> [EXERCISE SET]:
1. According to the post, what did the writer read about the Democratic party back in the Clinton years?
2. Write out the post word for word, from "The world is" to "an interested reader!".

As long you remain friends with Republicans and conservatives you’re going to continue to be put on the defensive in all your conversations. Feeling the need to try to explain things that shouldn’t need explaining. And you’re never going to convince any of them of anything anyhow.

3 05 2009
nightman1

Well, this was anold and valued friend!

Also, I turned the “Kool-Aid” tag from what I think she meant by it to what I mean by it, which is that I have been reminded again that there’s no true Left party in the USA. I distinctly remember reading way back in the Clinton years that the Democratic party had turned from being funded mostly by unions to being funded mostly by liberal rich people. It seems to me that as long as both political parties are funded mostly by rich people, government will never do much for the Little Man in the USA.

The world is divided into 2 groups: Those who have enough money to do nothing if they feel like it, and those who have to work to live–and put up with all the crap that that entails. I don’t think either group can imagine the life of the other, let alone be sympathetic to their problems.

As I walk about the plantation that owns me, watching my fellow lowly servitors scurrying around, pretending to take seriously their little assignments, and har-haring in each other’s faces to lessen the boredom of the endless hours they have to spend there, I wonder how we would look to a wealthy person who could see what each day of our life is spent on.

The first thing that comes to mind is an ant farm I had as a child. It was clear on both sides and you could watch the ants go about their ephemeral insectile work.

Thanks for being an interested reader!

> [EXTRACTED DATA]:
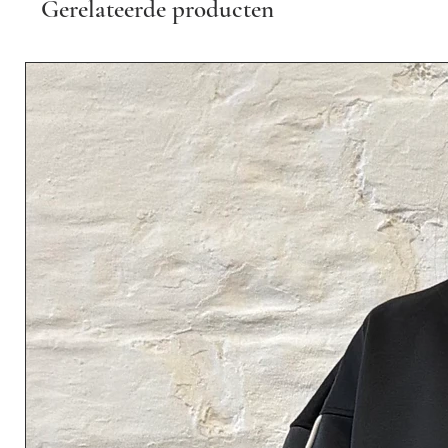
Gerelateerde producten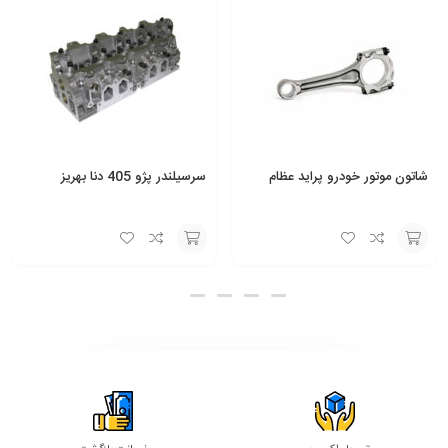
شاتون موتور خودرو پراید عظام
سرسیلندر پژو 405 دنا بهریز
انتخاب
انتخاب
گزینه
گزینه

* * *

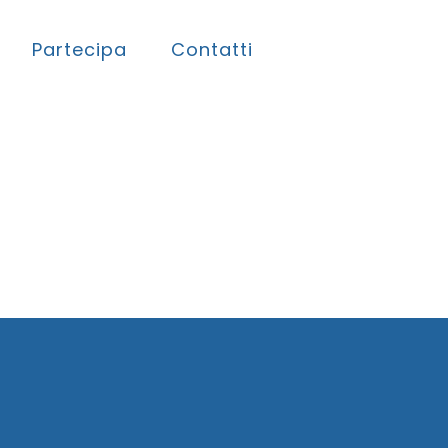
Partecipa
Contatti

> [TASK-BY-TASK SOLUTIONS]:
1. The writer read that the Democratic party had turned from being funded mostly by unions to being funded mostly by liberal rich people.

2.
The world is divided into 2 groups: Those who have enough money to do nothing if they feel like it, and those who have to work to live–and put up with all the crap that that entails. I don’t think either group can imagine the life of the other, let alone be sympathetic to their problems.

As I walk about the plantation that owns me, watching my fellow lowly servitors scurrying around, pretending to take seriously their little assignments, and har-haring in each other’s faces to lessen the boredom of the endless hours they have to spend there, I wonder how we would look to a wealthy person who could see what each day of our life is spent on.

The first thing that comes to mind is an ant farm I had as a child. It was clear on both sides and you could watch the ants go about their ephemeral insectile work.

Thanks for being an interested reader!